Der ewige Streit um die Kostenverteilung beim CO2-Preis

Am 31.5.2021 hatten sich die Staatssekretäre aller Ministerien der alten Bundesregierung – auch die Ressorts “Bau” von Horst Seehofer (CSU) und “Wirtschaft” von Peter Altmaier (CDU) – nach wochenlangem Hin und Her zunächst darauf verständigt, dass Mieter und Vermieter die Mehrkosten für den CO2-Preis auf Heizöl und Gas ab dem 1.1.2022 befristet bis Ende 2024 künftig hälftig tragen sollen. Das sollte auch für Gewerbemieten gelten. Die Entscheidung gegen den “50:50-Kompromiss”-Vorschlag der SPD scheiterte am 21.6.2021.

Die Union argumentierte, Vermieter hätten keinen Einfluss auf das Heizverhalten von Mietern und sollten folglich gar nicht an CO2-Preis-Kosten beteiligt werden. Die hälftige Teilung der CO2-Preis-Kosten stieß auch im Bundesrat auf Skepsis. Der zuständige Wohnungsbau-Ausschuss der Länderkammer forderte am 18.5.2021, “dass die Auswirkungen auf die Anreizwirkung für Investitionen kritisch geprüft werden”.

Der CO2-Preis – Teil des Klimaschutzprogramms

Der Handel mit den CO2-Verschmutzungsrechten (Emis­si­ons­han­del) startete am 1.1.2021 mit einem fixen CO2-Preis von 25 Euro pro Tonne und soll wirken wie eine Steuer. Bis 2025 werden die Zertifikate schrittweise mit einem auf 55 Euro ansteigenden Festpreis ausgegeben. Ab 2026 wird der Zertifikate-Preis durch Versteigerungen ermittelt – wobei ein Preiskorridor von 55 Euro bis 65 Euro pro Tonne CO2 vorgegeben ist. EU-weit gibt es schon einen Emissionshandel.
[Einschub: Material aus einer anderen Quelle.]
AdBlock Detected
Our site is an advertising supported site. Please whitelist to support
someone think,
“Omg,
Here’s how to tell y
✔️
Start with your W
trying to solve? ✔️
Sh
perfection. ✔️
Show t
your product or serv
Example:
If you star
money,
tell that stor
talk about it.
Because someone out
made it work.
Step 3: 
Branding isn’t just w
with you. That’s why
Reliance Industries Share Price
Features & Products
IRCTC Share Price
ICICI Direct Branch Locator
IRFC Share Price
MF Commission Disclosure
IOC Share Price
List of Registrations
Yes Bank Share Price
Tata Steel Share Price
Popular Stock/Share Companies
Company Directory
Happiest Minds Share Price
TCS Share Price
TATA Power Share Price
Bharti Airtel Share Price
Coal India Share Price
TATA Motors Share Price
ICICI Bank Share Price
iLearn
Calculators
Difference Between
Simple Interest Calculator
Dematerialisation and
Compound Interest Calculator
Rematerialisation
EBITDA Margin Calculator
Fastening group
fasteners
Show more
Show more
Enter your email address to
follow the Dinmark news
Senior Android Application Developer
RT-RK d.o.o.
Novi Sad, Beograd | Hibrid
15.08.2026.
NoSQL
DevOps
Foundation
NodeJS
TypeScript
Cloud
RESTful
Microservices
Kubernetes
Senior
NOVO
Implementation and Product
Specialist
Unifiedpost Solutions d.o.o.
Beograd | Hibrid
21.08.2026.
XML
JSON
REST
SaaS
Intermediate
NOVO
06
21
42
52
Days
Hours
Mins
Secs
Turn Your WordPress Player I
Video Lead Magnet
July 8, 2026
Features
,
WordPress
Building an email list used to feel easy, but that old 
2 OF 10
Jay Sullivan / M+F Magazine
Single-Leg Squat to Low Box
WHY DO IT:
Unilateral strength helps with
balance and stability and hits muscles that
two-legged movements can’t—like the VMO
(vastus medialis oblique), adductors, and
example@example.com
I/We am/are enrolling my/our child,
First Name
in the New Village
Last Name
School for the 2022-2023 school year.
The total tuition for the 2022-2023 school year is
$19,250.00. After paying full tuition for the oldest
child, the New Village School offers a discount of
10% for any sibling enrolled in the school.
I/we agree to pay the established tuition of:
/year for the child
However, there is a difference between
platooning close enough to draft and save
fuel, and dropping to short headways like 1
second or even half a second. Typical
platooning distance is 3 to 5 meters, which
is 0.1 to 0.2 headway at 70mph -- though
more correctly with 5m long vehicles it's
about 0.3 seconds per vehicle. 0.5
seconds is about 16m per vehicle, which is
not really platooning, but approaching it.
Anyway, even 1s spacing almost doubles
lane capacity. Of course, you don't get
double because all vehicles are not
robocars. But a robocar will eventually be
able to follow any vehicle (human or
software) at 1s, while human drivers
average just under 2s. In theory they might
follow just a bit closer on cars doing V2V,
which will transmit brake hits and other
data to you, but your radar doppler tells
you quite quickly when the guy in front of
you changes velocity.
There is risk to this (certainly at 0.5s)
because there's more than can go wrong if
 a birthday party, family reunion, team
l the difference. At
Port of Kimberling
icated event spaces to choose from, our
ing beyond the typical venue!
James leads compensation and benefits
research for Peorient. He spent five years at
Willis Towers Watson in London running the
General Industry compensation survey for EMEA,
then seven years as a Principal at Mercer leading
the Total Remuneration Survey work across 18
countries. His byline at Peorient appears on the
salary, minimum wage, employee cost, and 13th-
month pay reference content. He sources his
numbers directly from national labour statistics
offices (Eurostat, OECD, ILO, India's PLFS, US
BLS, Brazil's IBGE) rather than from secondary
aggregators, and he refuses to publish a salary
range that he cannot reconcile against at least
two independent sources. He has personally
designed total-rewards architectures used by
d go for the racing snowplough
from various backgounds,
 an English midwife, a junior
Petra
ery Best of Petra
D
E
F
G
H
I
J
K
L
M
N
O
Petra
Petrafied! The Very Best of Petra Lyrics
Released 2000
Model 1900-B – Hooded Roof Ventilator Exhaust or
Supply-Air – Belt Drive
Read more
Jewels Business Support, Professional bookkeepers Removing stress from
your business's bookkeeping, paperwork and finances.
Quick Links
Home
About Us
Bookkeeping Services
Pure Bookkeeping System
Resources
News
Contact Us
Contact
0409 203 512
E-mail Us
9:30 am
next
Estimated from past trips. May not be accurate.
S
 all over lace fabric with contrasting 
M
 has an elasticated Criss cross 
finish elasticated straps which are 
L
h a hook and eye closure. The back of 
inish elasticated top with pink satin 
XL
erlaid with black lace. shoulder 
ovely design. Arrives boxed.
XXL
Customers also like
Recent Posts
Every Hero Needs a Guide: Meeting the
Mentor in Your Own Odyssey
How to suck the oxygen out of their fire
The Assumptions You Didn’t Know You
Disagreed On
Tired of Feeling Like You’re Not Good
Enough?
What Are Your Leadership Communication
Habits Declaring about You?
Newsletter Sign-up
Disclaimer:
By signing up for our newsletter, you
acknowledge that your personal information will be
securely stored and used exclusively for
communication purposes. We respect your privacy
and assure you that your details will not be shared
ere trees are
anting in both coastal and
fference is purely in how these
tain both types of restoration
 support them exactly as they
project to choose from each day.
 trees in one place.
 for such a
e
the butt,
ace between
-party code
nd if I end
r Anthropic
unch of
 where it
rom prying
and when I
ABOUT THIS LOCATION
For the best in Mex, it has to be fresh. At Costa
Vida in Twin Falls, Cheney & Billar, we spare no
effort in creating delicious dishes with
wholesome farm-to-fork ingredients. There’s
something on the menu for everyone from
Damit das System national umgesetzt werden konnte, musste das Brennstoffemissionshandelsgesetz (BEHG) geändert werden – dem hatten Bundestag und Bundesrat im Oktober 2020 zugestimmt. Neben dem CO2-Preis greift das verschärfte Bundes-Klimaschutzgesetz, das Treibhausgas-Budgets vorschreibt.